Effect of an Innovative Friction Damper on Seismic Responses of a Continuous Girder Bridge under Near-Fault Excitations

Abstract

Continuous girder bridges have been extensively constructed in China over the past 30 years, and these bridges tend to experience severe damage under ground motions with velocity pulses. In the current research, an innovative linear friction damper (LFD) is proposed to mitigate the seismic damages of continuous girder bridges subjected to near-fault ground motions. The OpenSees platform is adopted to establish the numerical model of a continuous girder bridge in the near-fault region. Sixteen ground motions with velocity pulses are selected from the PEER ground motion database. The wavelet method is used to extract the maximum velocity pulse from the two orthogonal components of a ground motion.
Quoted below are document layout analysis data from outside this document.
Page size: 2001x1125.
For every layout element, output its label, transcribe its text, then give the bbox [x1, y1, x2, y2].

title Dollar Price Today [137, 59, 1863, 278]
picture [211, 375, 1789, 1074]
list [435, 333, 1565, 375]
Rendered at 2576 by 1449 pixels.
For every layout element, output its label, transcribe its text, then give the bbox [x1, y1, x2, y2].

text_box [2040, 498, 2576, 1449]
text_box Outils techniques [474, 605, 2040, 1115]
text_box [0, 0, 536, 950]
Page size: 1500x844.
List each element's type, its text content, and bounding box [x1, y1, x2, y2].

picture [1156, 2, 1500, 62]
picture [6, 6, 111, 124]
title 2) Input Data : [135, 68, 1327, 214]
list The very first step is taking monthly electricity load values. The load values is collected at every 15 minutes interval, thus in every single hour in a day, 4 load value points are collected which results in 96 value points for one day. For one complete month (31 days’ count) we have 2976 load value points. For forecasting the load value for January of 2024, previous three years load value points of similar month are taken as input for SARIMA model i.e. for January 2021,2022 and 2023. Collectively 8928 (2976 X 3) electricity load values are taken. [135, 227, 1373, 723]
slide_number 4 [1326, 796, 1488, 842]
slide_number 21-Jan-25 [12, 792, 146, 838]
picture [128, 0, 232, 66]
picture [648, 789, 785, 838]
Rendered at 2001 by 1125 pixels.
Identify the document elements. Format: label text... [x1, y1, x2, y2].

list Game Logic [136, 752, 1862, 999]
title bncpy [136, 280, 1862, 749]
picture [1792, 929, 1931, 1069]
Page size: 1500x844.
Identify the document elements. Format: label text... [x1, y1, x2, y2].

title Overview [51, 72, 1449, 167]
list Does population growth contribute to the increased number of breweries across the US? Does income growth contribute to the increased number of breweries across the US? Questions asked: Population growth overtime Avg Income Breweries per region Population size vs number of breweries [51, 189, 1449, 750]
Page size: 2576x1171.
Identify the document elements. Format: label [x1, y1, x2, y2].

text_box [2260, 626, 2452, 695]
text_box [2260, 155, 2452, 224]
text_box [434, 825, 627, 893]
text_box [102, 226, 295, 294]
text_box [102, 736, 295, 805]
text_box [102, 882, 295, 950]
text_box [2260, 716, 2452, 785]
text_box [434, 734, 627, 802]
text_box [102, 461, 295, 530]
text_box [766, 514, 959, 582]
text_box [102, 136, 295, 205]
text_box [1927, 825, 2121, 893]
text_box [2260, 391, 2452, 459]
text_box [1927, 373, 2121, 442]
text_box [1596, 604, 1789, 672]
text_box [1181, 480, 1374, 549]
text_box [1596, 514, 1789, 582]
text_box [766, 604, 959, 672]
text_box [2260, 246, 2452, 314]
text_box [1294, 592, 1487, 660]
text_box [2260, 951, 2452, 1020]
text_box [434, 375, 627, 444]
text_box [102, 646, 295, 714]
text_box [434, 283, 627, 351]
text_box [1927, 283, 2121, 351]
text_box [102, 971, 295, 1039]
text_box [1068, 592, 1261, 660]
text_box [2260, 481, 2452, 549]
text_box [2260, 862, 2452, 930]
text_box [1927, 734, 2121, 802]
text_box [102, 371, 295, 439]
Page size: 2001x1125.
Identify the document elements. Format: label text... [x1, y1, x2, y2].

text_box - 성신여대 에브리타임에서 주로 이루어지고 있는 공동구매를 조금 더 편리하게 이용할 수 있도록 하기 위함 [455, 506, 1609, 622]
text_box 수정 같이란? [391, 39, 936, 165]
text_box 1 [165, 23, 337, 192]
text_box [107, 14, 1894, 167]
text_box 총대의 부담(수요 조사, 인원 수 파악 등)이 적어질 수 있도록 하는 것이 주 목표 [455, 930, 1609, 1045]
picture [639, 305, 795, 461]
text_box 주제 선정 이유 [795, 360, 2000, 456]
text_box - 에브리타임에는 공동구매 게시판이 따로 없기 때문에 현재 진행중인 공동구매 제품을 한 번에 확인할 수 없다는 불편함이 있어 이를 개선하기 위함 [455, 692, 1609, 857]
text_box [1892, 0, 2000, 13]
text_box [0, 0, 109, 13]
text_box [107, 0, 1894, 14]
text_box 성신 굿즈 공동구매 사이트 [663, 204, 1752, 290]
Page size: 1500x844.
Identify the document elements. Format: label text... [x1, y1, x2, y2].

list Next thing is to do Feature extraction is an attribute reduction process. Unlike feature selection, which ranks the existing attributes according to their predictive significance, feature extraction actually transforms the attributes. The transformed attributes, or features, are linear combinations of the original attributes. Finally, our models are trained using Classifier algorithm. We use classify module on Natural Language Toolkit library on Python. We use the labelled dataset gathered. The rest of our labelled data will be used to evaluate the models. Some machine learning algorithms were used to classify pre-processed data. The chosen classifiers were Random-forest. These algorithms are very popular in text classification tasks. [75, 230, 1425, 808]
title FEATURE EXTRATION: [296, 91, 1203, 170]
The effects of the initial gap, the coefficient of friction, and the spring stiffness of LFD on the seismic responses of the bridge are investigated by the response surface method (RSM). The seismic responses of the bridge for the original system (Non-isolated), LFD system (Isolated-LFD), and lead rubber bearing (LRB) system (Isolated-LRB), such as force–displacement relationship, bearing displacement, and pier curvature, are obtained after conducting a series of nonlinear time history analyses. The numerical results reveal that this innovative device (LFD) can effectively control the relative displacements between the superstructure and substructure of the bridge. Meanwhile, the seismic responses of the piers can be significantly decreased compared with the non-isolated system.